“Could you please review all the previous pitch decks and substitute ‘crypto’ with ‘A.I.’?”
This particular line from a New Yorker cartoon by Benjamin Schwartz perfectly captures the emerging trend of AI washing in Silicon Valley.
AI washing may sound like just another marketing tactic, but it is a nuanced and intricate phenomenon. It is crucial for all readers of this article – whether technology leaders, marketers, product developers, users, or IT professionals – to recognize the exaggerations, skewed priorities, and outright falsehoods that permeate not only marketing and sales but also the narratives we consume based on industry assertions.
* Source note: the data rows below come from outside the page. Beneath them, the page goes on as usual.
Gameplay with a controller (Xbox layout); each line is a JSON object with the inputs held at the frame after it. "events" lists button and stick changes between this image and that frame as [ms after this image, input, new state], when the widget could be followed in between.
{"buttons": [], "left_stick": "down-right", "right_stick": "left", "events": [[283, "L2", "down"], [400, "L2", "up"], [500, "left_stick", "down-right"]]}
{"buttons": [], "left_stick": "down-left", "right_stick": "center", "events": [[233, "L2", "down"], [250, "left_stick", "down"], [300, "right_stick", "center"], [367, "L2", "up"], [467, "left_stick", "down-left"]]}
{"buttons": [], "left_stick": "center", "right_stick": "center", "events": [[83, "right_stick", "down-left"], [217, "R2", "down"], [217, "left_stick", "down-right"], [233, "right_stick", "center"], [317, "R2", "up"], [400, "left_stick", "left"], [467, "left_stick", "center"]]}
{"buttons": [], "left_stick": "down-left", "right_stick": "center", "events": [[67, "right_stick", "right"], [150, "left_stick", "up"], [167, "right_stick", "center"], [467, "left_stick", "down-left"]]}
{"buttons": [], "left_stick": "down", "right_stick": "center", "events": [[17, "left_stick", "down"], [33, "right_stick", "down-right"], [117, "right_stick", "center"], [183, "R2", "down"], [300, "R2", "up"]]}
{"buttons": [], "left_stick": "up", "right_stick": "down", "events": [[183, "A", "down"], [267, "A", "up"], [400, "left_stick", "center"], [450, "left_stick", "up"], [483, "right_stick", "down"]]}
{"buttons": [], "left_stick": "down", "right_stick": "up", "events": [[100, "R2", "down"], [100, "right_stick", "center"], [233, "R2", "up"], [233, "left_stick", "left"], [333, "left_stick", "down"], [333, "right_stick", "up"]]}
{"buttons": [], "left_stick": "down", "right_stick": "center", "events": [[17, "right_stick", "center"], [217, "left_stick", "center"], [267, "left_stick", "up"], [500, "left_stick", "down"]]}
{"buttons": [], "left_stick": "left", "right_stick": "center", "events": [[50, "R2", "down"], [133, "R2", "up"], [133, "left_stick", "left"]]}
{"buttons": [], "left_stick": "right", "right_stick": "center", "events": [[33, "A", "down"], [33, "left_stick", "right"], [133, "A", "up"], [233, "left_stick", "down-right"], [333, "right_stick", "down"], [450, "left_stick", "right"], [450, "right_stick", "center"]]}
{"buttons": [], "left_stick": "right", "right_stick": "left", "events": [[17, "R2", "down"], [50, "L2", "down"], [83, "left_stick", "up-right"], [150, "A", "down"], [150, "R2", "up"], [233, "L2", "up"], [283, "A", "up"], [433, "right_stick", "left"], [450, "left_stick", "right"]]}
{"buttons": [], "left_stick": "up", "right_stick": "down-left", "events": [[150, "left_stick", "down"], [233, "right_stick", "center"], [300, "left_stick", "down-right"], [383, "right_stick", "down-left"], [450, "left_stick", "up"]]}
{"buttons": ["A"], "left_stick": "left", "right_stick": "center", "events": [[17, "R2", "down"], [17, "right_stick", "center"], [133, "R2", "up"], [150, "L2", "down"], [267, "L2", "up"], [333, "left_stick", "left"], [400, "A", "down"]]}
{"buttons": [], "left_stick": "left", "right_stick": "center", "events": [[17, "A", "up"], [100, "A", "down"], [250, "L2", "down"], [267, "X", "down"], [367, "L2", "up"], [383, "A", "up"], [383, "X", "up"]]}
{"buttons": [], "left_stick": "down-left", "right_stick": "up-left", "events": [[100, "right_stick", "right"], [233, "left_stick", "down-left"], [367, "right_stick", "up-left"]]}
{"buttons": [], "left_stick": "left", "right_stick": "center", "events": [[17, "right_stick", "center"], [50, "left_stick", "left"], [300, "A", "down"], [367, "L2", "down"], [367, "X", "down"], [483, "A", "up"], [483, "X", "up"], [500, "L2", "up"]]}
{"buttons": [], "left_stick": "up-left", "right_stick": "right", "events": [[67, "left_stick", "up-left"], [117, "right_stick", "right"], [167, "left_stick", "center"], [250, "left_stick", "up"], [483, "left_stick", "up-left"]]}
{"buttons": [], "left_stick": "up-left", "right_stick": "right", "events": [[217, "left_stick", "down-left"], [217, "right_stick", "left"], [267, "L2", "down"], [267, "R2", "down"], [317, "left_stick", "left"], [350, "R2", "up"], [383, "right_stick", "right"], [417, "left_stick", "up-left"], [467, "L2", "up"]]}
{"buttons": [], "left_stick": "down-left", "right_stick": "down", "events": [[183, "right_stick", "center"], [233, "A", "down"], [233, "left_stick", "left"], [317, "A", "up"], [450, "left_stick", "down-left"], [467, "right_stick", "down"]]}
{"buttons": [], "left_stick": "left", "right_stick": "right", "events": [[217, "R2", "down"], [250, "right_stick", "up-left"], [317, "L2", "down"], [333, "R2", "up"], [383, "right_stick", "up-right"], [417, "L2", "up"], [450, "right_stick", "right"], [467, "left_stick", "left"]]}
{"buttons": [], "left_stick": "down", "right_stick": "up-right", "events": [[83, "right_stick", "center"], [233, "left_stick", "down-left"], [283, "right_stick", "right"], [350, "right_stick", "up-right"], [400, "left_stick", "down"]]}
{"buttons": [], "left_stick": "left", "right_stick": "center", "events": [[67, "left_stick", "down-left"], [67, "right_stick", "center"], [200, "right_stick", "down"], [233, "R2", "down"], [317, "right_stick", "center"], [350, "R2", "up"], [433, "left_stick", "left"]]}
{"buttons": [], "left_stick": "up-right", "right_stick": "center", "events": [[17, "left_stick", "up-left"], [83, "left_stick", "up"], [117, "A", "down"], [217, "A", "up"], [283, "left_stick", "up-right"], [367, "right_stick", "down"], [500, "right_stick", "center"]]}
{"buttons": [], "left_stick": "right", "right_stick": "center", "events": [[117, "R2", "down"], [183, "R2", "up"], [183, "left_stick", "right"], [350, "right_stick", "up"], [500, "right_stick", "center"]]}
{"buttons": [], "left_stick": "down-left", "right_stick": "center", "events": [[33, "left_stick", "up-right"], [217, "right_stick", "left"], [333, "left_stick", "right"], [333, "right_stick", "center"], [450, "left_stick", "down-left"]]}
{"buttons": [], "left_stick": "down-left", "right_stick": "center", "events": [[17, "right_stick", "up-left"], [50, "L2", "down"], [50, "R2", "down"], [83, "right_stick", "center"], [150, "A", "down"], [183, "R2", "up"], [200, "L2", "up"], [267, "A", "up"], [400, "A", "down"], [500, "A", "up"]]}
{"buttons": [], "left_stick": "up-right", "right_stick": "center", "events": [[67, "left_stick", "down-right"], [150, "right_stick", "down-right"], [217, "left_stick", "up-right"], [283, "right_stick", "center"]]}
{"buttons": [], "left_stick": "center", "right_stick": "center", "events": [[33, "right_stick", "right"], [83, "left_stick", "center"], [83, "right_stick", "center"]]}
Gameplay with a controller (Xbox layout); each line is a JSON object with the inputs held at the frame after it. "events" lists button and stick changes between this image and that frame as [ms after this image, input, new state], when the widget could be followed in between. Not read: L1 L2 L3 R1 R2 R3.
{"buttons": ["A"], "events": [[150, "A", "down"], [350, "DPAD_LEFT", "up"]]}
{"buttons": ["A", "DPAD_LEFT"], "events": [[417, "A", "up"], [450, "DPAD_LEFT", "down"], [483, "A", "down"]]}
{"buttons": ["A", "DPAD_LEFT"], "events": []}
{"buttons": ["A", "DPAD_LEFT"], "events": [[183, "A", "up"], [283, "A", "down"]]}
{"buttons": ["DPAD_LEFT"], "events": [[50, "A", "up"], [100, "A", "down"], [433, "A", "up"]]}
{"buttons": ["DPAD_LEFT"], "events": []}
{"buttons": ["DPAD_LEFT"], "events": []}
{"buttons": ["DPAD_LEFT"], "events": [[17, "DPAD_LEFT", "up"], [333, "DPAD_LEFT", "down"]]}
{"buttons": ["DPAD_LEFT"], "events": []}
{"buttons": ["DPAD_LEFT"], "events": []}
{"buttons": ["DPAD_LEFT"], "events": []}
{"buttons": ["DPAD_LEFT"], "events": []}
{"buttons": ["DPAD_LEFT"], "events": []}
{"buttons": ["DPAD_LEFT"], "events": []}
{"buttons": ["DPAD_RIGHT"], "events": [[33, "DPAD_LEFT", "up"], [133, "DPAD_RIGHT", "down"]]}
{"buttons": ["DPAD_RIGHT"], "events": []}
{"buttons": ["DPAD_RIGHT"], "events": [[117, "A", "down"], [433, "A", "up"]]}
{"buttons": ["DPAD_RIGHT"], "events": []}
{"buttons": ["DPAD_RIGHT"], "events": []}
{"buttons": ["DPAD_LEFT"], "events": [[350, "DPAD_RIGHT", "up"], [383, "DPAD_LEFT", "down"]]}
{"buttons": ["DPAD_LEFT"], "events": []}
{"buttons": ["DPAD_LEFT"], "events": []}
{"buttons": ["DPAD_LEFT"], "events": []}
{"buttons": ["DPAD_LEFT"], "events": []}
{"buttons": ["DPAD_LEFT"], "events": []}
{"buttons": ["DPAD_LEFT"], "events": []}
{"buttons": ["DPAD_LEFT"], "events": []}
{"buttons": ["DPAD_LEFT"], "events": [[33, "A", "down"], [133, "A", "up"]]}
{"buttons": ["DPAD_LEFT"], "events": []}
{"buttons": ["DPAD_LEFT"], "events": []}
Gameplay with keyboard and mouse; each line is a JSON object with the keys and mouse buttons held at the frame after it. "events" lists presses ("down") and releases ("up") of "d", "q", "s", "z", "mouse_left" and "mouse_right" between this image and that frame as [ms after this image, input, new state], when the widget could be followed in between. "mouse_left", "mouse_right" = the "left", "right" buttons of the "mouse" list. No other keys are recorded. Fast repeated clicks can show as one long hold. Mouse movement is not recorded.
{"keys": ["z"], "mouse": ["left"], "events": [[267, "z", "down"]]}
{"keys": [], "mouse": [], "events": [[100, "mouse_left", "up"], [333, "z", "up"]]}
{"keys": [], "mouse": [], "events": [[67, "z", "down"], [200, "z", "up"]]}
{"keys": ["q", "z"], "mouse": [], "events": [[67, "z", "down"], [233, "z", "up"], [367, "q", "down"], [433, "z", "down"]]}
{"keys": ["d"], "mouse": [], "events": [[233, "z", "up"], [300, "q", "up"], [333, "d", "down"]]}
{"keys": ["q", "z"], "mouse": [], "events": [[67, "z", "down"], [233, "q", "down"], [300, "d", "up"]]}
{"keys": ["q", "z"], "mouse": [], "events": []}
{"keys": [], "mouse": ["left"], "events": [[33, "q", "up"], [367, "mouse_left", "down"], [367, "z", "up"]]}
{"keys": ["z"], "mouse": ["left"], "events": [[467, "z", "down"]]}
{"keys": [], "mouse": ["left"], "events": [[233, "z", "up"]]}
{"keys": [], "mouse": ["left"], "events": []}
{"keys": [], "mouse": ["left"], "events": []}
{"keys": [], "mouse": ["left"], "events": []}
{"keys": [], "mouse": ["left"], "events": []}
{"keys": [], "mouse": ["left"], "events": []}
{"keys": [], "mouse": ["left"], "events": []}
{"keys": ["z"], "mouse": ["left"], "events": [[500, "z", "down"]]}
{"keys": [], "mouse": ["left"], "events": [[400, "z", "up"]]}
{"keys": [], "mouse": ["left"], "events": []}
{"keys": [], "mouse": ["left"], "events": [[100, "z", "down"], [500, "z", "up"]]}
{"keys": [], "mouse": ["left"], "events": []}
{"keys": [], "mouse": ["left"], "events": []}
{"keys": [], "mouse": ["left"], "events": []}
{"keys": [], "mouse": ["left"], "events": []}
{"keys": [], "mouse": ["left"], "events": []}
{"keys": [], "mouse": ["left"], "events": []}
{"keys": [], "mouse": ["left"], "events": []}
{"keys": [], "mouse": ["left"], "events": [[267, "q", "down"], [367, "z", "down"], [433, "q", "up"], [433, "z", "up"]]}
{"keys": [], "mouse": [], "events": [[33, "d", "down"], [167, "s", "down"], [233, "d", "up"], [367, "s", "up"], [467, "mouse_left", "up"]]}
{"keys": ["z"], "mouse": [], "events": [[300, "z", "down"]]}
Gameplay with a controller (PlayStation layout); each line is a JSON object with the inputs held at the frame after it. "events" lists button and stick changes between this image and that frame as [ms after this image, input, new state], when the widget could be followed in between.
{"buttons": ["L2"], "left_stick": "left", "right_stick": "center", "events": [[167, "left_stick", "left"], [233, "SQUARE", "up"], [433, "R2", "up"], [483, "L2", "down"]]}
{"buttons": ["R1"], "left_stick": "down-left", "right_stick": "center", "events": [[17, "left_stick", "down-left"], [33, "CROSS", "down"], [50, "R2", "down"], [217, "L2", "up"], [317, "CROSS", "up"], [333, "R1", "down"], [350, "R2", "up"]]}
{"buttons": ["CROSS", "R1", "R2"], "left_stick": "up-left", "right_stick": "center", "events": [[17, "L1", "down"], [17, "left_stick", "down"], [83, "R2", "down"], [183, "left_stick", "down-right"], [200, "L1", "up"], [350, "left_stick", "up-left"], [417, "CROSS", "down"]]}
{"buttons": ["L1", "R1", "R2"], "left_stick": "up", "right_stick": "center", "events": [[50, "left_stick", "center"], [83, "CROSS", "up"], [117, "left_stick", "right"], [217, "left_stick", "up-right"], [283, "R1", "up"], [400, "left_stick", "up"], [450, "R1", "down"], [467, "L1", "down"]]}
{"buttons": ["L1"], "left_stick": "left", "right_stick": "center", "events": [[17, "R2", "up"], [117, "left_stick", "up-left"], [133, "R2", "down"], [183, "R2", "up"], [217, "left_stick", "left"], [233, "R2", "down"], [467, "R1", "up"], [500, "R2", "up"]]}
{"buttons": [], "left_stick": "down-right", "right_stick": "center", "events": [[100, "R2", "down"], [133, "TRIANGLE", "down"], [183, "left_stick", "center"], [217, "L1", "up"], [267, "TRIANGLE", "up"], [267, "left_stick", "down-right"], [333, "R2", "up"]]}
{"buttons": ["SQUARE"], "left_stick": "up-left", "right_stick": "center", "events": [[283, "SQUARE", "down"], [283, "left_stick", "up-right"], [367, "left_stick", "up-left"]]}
Unveiling the Facade of AI Washing
AI washing is a misleading marketing strategy that exaggerates the significance of artificial intelligence in the product or service being endorsed. The term draws inspiration from “greenwashing,” a concept introduced by environmentalist Jay Westerveld in 1986, where consumer goods are marketed as eco-friendly regardless of their environmental impact.
Products utilizing traditional algorithms are branded as “AI-powered,” capitalizing on the lack of a universally accepted definition of what constitutes AI. Startups develop applications that connect to a readily available generative AI API and market them as AI applications. Large-scale AI projects that are meant to showcase cutting-edge technology often rely on human intervention behind the scenes, as humans are indispensable for the successful operation of ambitious AI solutions.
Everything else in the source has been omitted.